One of her favorite parts of the job was consulting historical records.

She remarked that people from all over the country come to town to look up their families. In one instance, when a couple from Maine appeared to work on their genealogy, they brought a picture of an old house to help in their research. Mrs. Lamoureux knew the current owners of the house and phoned them. The Maine visitors were invited over.

"Things like that make the job very enjoyable," she said in an interview.

She was, herself, involved in a history-making event: As a young woman she marched in Boston in support of suffrage.


Bertha D. Carr
Taught dance to generations of Rhode Islanders, until her death at 92

By MARTHA SMITH
Journal-Bulletin Staff Writer


EAST GREENWICH - Bertha D. Carr was the pied piper of culture.

Owner of the Bertha D. Carr School of Dancing, a mainstay of the downtown scene for decades, she drove the state's roadways teaching dance and fine speech in rural communities from Burrillville to South County.

She taught in her own studio for 61 years but also brought elegance and manners to far-flung meeting halls, teaching adults as well as children.

Born in West Warwick in 1903, Bertha Carr had extensive training and a professional dancing career before becoming a teacher. She studied with the famous ballerina Madame Papparella, attended Staley College of the Spoken Word, and graduated from the Rogers School of Stage Arts and the Chicago National Dance Training School, where she specialized in ballroom dancing.

She began her career performing at the Majestic Theater and was still demonstrating steps to her students until the end of her life, in 1995, at the age of 92.

Ever eager to spread the word about dancing, Miss Carr was a founding member of the Dance Teachers Club of Boston and a 50-year member and officer of the National Association of Dance Masters of America. (Although a widow, she preferred to be called Miss Carr, finding it more traditional and stylish for the head of a dance studio.)

She was Rhode Island Woman of the Year in 1976 and was honored by the town and the state for her contributions to the arts.

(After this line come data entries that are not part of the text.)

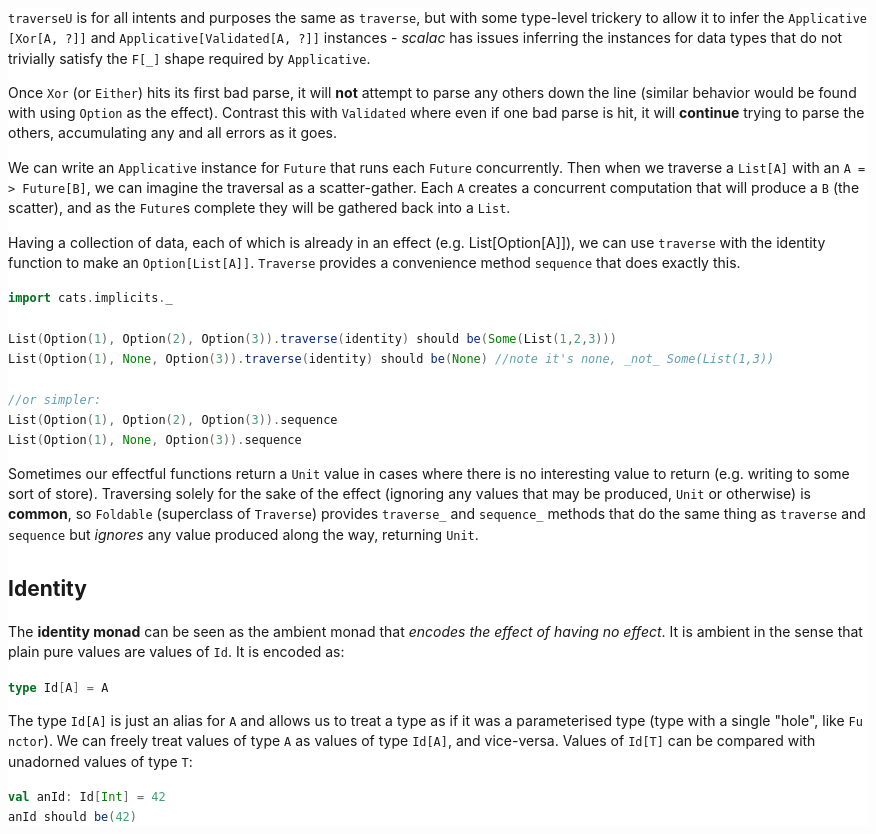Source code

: `traverseU` is for all intents and purposes the same as `traverse`, but with some type-level trickery to allow it to infer the `Applicative[Xor[A, ?]]` and `Applicative[Validated[A, ?]]` instances - *scalac* has issues inferring the instances for data types that do not trivially satisfy the `F[_]` shape required by `Applicative`.

Once `Xor` (or `Either`) hits its first bad parse, it will **not** attempt to parse any others down the line (similar behavior would be found with using `Option` as the effect). Contrast this with `Validated` where even if one bad parse is hit, it will **continue** trying to parse the others, accumulating any and all errors as it goes.

We can write an `Applicative` instance for `Future` that runs each `Future` concurrently. Then when we traverse a `List[A]` with an `A => Future[B]`, we can imagine the traversal as a scatter-gather. Each `A` creates a concurrent computation that will produce a `B` (the scatter), and as the `Future`s complete they will be gathered back into a `List`.

Having a collection of data, each of which is already in an effect (e.g. List[Option[A]]), we can use `traverse` with the identity function to make an `Option[List[A]]`. `Traverse` provides a convenience method `sequence` that does exactly this.

```scala
import cats.implicits._

List(Option(1), Option(2), Option(3)).traverse(identity) should be(Some(List(1,2,3)))
List(Option(1), None, Option(3)).traverse(identity) should be(None) //note it's none, _not_ Some(List(1,3))

//or simpler:
List(Option(1), Option(2), Option(3)).sequence
List(Option(1), None, Option(3)).sequence
```

Sometimes our effectful functions return a `Unit` value in cases where there is no interesting value to return (e.g. writing to some sort of store). Traversing solely for the sake of the effect (ignoring any values that may be produced, `Unit` or otherwise) is **common**, so `Foldable` (superclass of `Traverse`) provides `traverse_` and `sequence_` methods that do the same thing as `traverse` and `sequence` but _ignores_ any value produced along the way, returning `Unit`.


## Identity

The **identity monad** can be seen as the ambient monad that _encodes the effect of having no effect_. It is ambient in the sense that plain pure values are values of `Id`. It is encoded as:

```scala
type Id[A] = A
```

The type `Id[A]` is just an alias for `A` and allows us to treat a type as if it was a parameterised type (type with a single "hole", like `Functor`). We can freely treat values of type `A` as values of type `Id[A]`, and vice-versa. Values of `Id[T]` can be compared with unadorned values of type `T`:

```scala
val anId: Id[Int] = 42
anId should be(42)
```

In 1991, only two members were honored with achievement awards by the National Dance Masters of America -- Broadway choreographer Tommy Tune and Bertha Carr.

As a nonagenarian, teaching the great-grandchildren of her first students, Miss Carr was still the epitome of grace, her posture straight and her voice perfectly modulated. In an interview she expressed pride that some of her little girls had gone on to become successful professional dancers.

"You can easily spot the ones who have natural talent," she said, "but sometimes the ones who are so good only go so far and then they get involved with something else. But you get a girl who hasn't had any dancing and she can turn out very, very well because it opens up a whole new world."

Although today it's mostly girls who attend the school for ballet, tap and jazz lessons, Miss Carr in her heyday taught ballroom dance to practically everyone.

"I taught ballroom dancing at the Varnum Armory," she said. "There were 50 boys and 50 girls; all the girls wore party dresses and white gloves. I taught them manners, too. Now when I go up to [Kent County Memorial] hospital, all the doctors say they took ballroom dancing with me."

Someone else who never forget her training is John Botelho, formerly the East Greenwich police chief and Town Council president.

"I took classes at Eldredge School in the eighth grade," he says. "She came over and taught once a month. The girls were all on one side and the boys on the other. She taught not only how to dance but how to act properly: how to introduce yourself, thank someone after a dance, return them to their seat. I'll always remember it because it was the only dance lessons I've ever had. That was almost 50 years ago.

"She was quite a dancer, really. She'd get one of the boys and demonstrate and she was really good. Probably the only dance I really remember is the waltz. But I can still go out to a dance and not feel out of place."